Brent Oil Falls Below $80 as China Holds Back on More Stimulus
(Bloomberg) -- Brent oil dropped below $80 a barrel as China’s top economic planner ended a highly anticipated briefing on Tuesday without new stimulus measures, sparking a risk-off mood across markets.
The global benchmark lost as much as 2.2%, snapping a five-day rally, while West Texas Intermediate traded near $76 a barrel. The National Development and Reform Commission said it’s confident in reaching economic targets this year, but the lack new spending disappointed investors.
Still, the oil market remains susceptible to a flare-up in the Middle East. Traders are watching for Israel’s retaliation against Iran following a missile attack last week, which raised concerns over an all-out war.

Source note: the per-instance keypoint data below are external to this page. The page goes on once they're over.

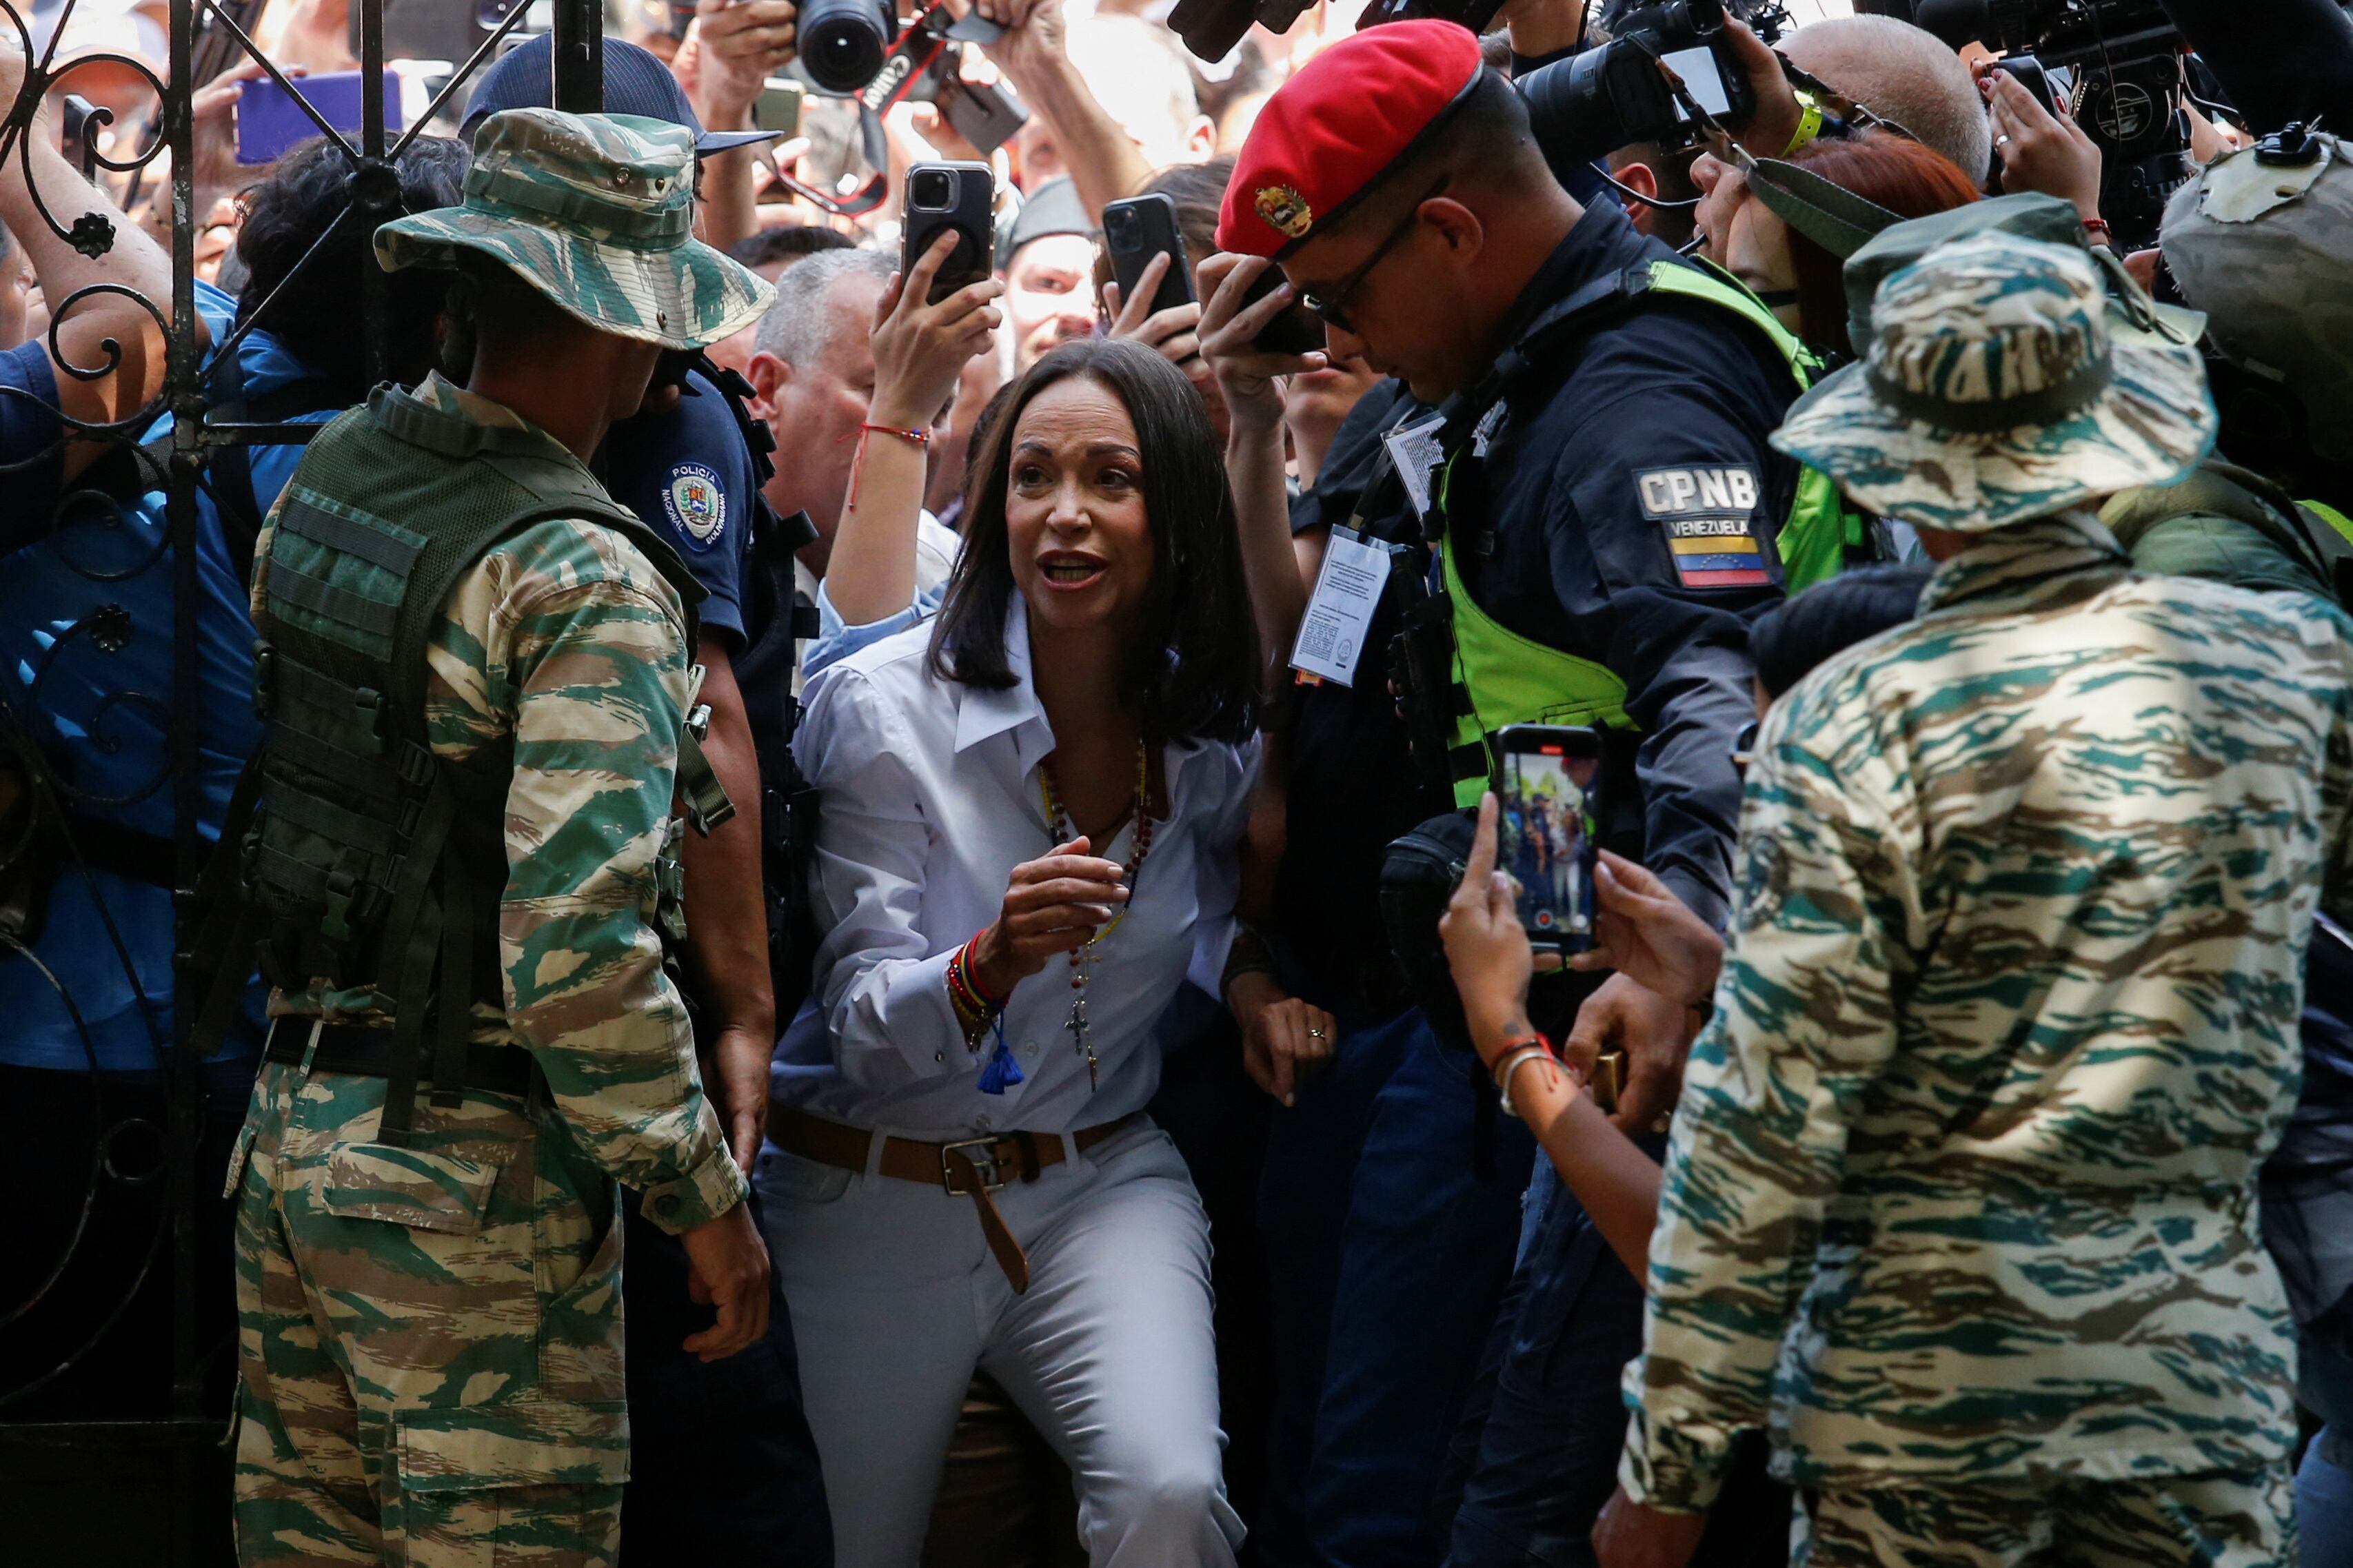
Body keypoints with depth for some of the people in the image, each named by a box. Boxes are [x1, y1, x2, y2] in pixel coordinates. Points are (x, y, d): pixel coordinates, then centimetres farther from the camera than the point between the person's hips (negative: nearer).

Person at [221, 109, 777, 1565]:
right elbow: (581, 950, -24)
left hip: (291, 1115, 8)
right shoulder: (583, 582, -19)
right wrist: (707, 1198, -15)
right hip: (475, 1167, -8)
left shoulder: (327, 477, 5)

The briefing from the NDRC “did not sit well with investors,” said Arne Lohmann Rasmussen, head of research at A/S Global Risk Management. China is closely linked to commodity demand, so the disappointment was immediately reflected in the price of oil, he added.
Iron ore and base metals declined, while a gauge of Chinese shares listed in Hong Kong slid as much as 11%. NDRC officials said that they would speed up spending while largely reiterating plans to boost investment.
Israel, meanwhile, escalated fighting against Iran-backed groups on Monday, keeping the market on edge. The region accounts for a third of global crude supply, and President Joe Biden has sought to discourage Israel from attacking Tehran’s oil fields.
Other markets have been jolted by the hostilities, with a gauge of implied volatility for Brent near the highest in a year. There’s been a deluge of call options — which profits buyers when futures gain — and the premium of Brent calls over puts swelled to the widest in a year as of Monday’s close.